Successivamente alla promulgazione, le tre principali realtà associative, la Società Italiana per la cura della fibrosi cistica (SIFC), la Lega Italiana Fibrosi Cistica (LIFC), la Fondazione per la Ricerca sulla Fibrosi Cistica (FFC Ricerca), più volte sono intervenute per consentire una piena attuazione della legge 548, specie quando essa era applicata parzialmente o non adeguatamente in alcune regioni. La disomogeneità di adeguamento alla legge 548 si è andata approfondendo nel tempo con l’aziendalizzazione (Legge 502/1992) e la regionalizzazione sanitarie (Legge costituzionale n. 3/2001 – riforma del titolo V – e la legge 86 del 2024) e così per la maggior parte delle regioni sono venuti a mancare i finanziamenti per l’assistenza e la ricerca, stanziati dalla legge 548. Anche il ricambio di personale dei Centri e la formazione sono oggi deficitari.

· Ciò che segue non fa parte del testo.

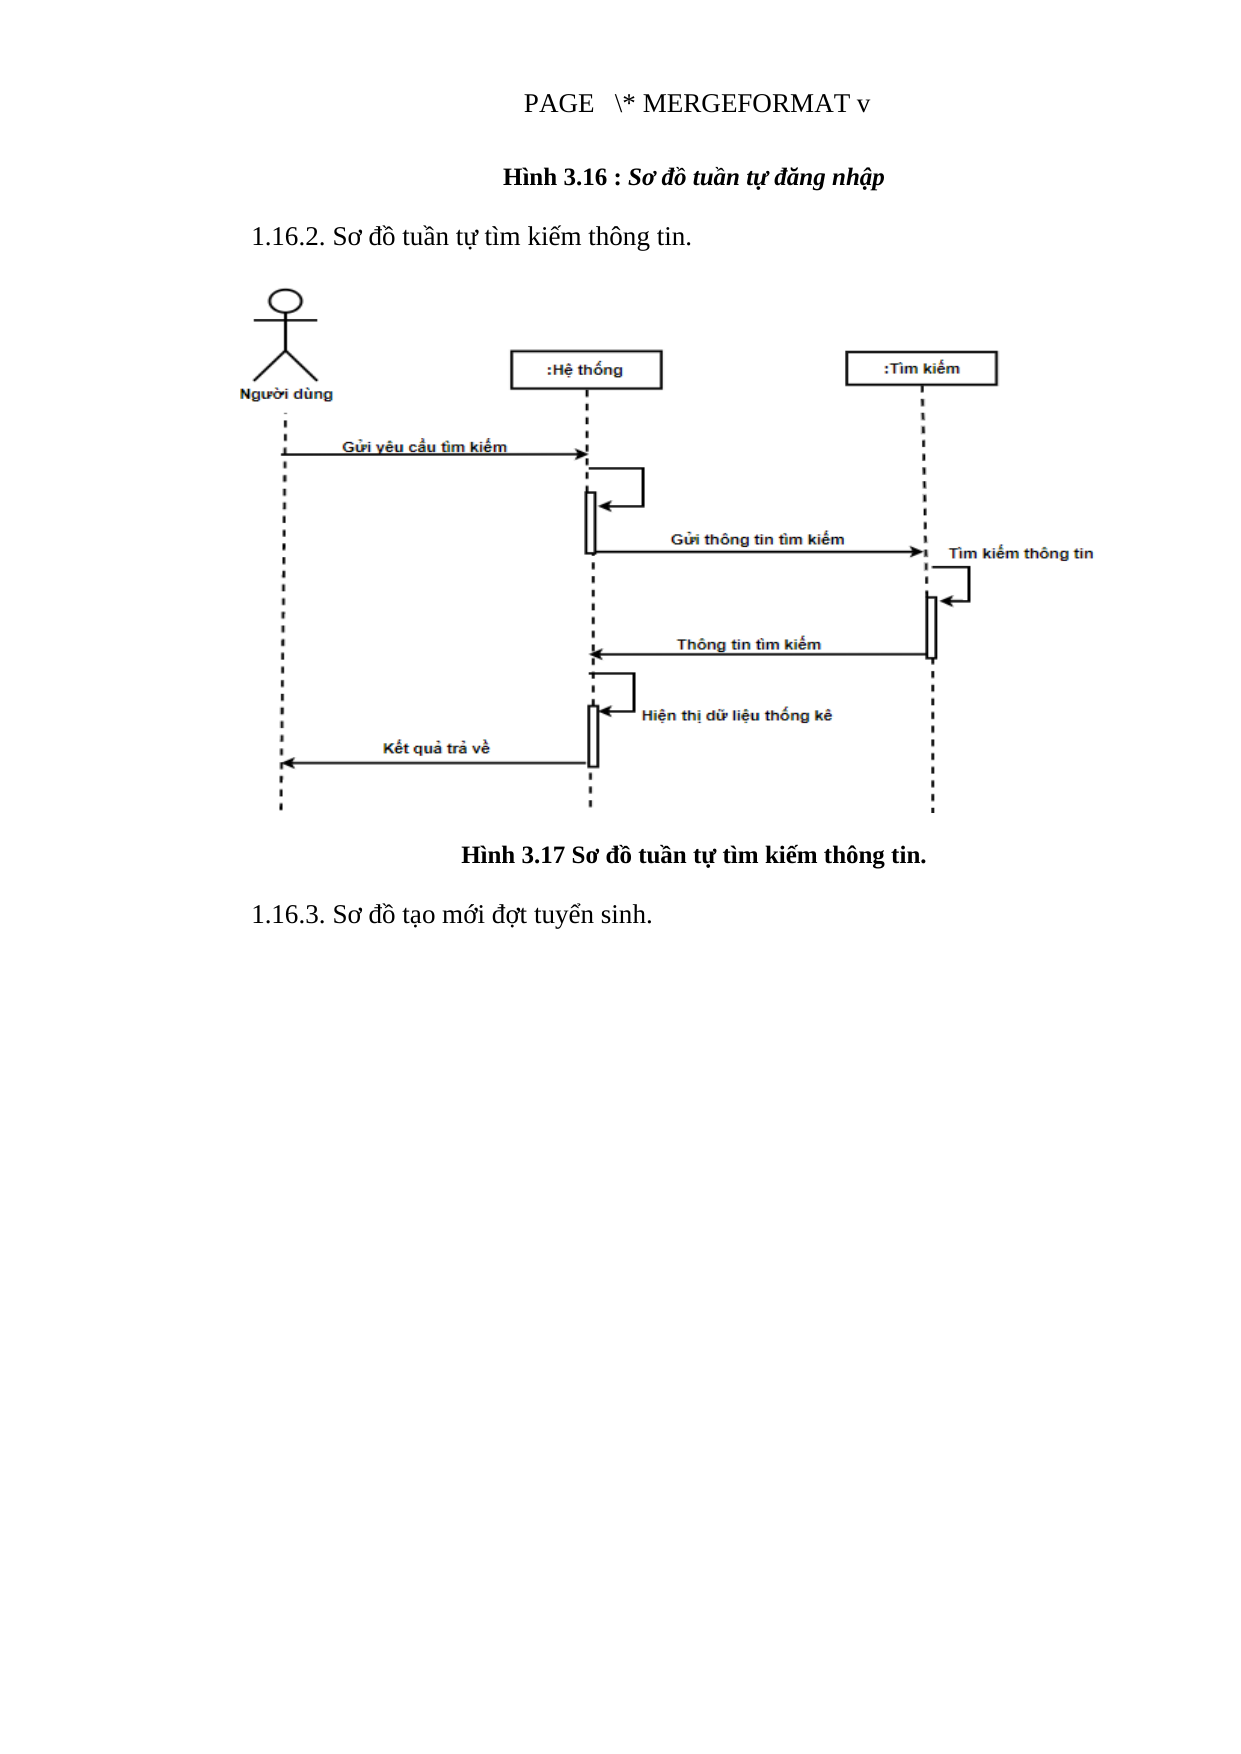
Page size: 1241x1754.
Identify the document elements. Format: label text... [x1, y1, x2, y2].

text Hình 3.17 Sơ đồ tuần tự tìm kiếm thông tin. [177, 841, 1152, 869]
picture [236, 280, 1105, 813]
subtitle Sơ đồ tuần tự tìm kiếm thông tin. [192, 220, 1152, 251]
subtitle Sơ đồ tạo mới đợt tuyển sinh. [192, 898, 1152, 930]
text Hình 3.16 : Sơ đồ tuần tự đăng nhập [177, 162, 1152, 191]
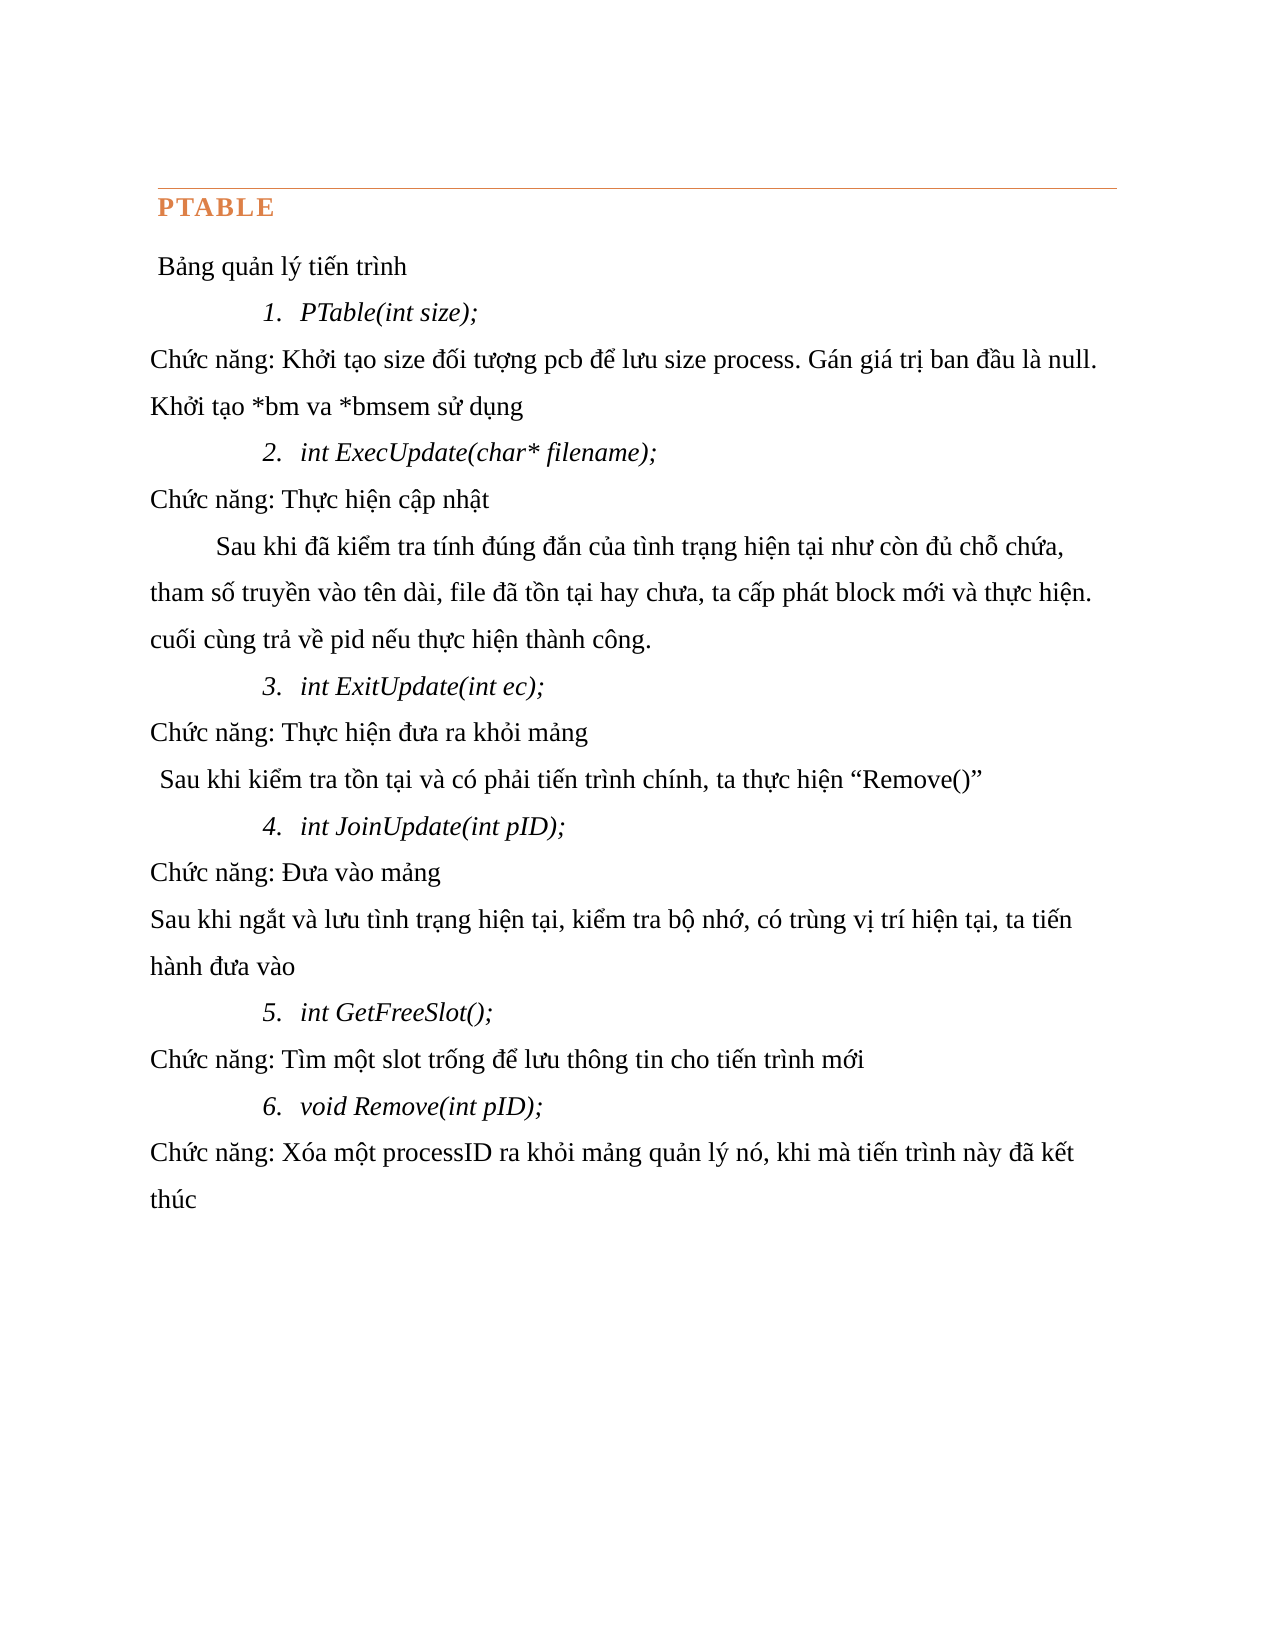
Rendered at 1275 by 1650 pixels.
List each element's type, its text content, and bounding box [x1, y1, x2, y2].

text Sau khi ngắt và lưu tình trạng hiện tại, kiểm tra bộ nhớ, có trùng vị trí hiện tại, ta tiến hành đưa vào [150, 903, 1125, 981]
text Sau khi kiểm tra tồn tại và có phải tiến trình chính, ta thực hiện “Remove()” [150, 763, 1125, 794]
subtitle PTABLE [157, 189, 1117, 222]
list int ExitUpdate(int ec); [253, 670, 1125, 701]
list PTable(int size); [253, 296, 1125, 328]
list int JoinUpdate(int pID); [253, 810, 1125, 841]
text Bảng quản lý tiến trình [157, 250, 1117, 281]
list void Remove(int pID); [253, 1090, 1125, 1121]
text Chức năng: Đưa vào mảng [150, 856, 1125, 888]
list int GetFreeSlot(); [253, 996, 1125, 1028]
text Chức năng: Khởi tạo size đối tượng pcb để lưu size process. Gán giá trị ban đầu là null. Khởi tạo *bm va *bmsem sử dụng [150, 343, 1125, 421]
text Chức năng: Tìm một slot trống để lưu thông tin cho tiến trình mới [150, 1043, 1125, 1074]
list int ExecUpdate(char* filename); [253, 436, 1125, 468]
text Chức năng: Thực hiện đưa ra khỏi mảng [150, 716, 1125, 748]
text Chức năng: Xóa một processID ra khỏi mảng quản lý nó, khi mà tiến trình này đã kết thúc [150, 1136, 1125, 1214]
text Chức năng: Thực hiện cập nhật [150, 483, 1125, 514]
text Sau khi đã kiểm tra tính đúng đắn của tình trạng hiện tại như còn đủ chỗ chứa, tham số truyền vào tên dài, file đã tồn tại hay chưa, ta cấp phát block mới và thực hiện. cuối cùng trả về pid nếu thực hiện thành công. [150, 530, 1125, 654]
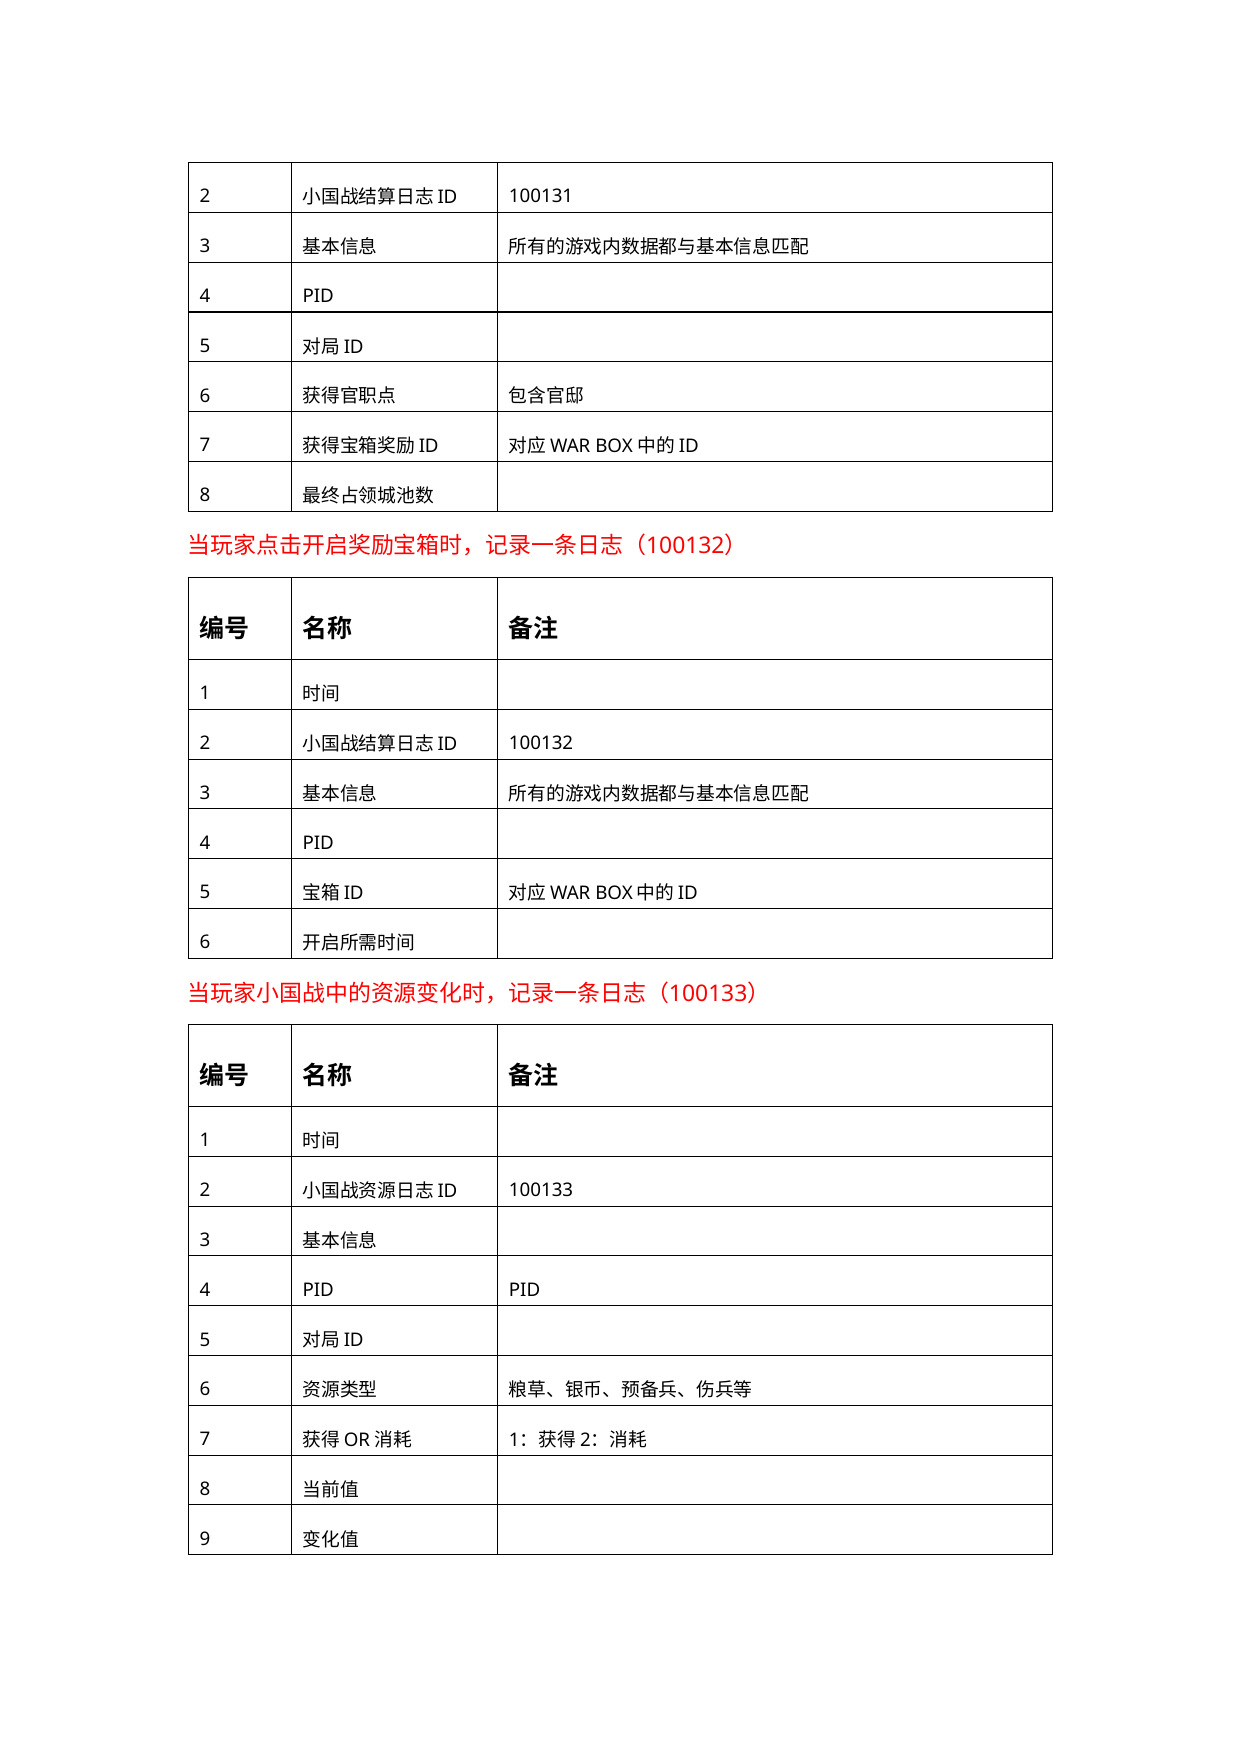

Gli avanzamenti della ricerca hanno portato e porteranno a farmaci innovativi, incisivi sulla mediana di sopravvivenza e sulla qualità di vita delle persone con FC, ma molto costosi per il Sistema Sanitario Nazionale. La cronicità della malattia e la possibile emergenza di nuove comorbidità in rapporto anche all’invecchiamento richiederanno peraltro strutture specialistiche, sempre attive, oltre che nell’assistenza anche nella ricerca, compresa quella atta a dimostrare il bilanciamento tra costi dei farmaci innovativi e costo dell’assistenza e l’efficienza di nuove modalità organizzative assistenziali. La legge 548 resta perciò sempre attuale e da difendere nelle sue finalità.